**Collected data:**
* * * * *

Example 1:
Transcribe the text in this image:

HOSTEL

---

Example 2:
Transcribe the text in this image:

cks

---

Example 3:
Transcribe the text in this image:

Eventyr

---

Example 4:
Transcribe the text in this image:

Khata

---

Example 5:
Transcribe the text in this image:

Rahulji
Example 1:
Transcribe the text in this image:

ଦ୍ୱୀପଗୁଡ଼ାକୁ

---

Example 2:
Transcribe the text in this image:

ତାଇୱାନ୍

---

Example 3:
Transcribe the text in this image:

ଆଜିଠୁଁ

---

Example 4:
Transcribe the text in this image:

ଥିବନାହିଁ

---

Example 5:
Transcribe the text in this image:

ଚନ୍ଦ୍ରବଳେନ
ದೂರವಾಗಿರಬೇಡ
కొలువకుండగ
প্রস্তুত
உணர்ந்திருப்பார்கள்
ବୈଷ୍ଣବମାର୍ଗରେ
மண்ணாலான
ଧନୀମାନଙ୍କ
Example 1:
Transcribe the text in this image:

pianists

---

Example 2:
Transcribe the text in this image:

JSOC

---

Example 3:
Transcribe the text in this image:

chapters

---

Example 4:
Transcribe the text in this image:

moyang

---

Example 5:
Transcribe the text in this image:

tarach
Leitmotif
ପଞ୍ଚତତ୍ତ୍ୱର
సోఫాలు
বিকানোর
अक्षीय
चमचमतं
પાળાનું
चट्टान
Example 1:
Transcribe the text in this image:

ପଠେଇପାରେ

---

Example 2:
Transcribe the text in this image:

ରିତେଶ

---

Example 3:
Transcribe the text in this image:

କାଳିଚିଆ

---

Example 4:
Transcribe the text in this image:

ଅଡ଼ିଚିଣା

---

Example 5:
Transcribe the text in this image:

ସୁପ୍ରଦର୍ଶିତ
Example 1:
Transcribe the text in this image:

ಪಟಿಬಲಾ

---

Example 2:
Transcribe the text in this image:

* * * * *

**GOAL OF THE EXERCISE:** Transcribe every record verbatim.

**RESULT:**
Example 1:
Transcribe the text in this image:

HOSTEL

---

Example 2:
Transcribe the text in this image:

cks

---

Example 3:
Transcribe the text in this image:

Eventyr

---

Example 4:
Transcribe the text in this image:

Khata

---

Example 5:
Transcribe the text in this image:

Rahulji
Example 1:
Transcribe the text in this image:

ଦ୍ୱୀପଗୁଡ଼ାକୁ

---

Example 2:
Transcribe the text in this image:

ତାଇୱାନ୍

---

Example 3:
Transcribe the text in this image:

ଆଜିଠୁଁ

---

Example 4:
Transcribe the text in this image:

ଥିବନାହିଁ

---

Example 5:
Transcribe the text in this image:

ଚନ୍ଦ୍ରବଳେନ
ದೂರವಾಗಿರಬೇಡ
కొలువకుండగ
প্রস্তুত
உணர்ந்திருப்பார்கள்
ବୈଷ୍ଣବମାର୍ଗରେ
மண்ணாலான
ଧନୀମାନଙ୍କ
Example 1:
Transcribe the text in this image:

pianists

---

Example 2:
Transcribe the text in this image:

JSOC

---

Example 3:
Transcribe the text in this image:

chapters

---

Example 4:
Transcribe the text in this image:

moyang

---

Example 5:
Transcribe the text in this image:

tarach
Leitmotif
ପଞ୍ଚତତ୍ତ୍ୱର
సోఫాలు
বিকানোর
अक्षीय
चमचमतं
પાળાનું
चट्टान
Example 1:
Transcribe the text in this image:

ପଠେଇପାରେ

---

Example 2:
Transcribe the text in this image:

ରିତେଶ

---

Example 3:
Transcribe the text in this image:

କାଳିଚିଆ

---

Example 4:
Transcribe the text in this image:

ଅଡ଼ିଚିଣା

---

Example 5:
Transcribe the text in this image:

ସୁପ୍ରଦର୍ଶିତ
Example 1:
Transcribe the text in this image:

ಪಟಿಬಲಾ

---

Example 2:
Transcribe the text in this image:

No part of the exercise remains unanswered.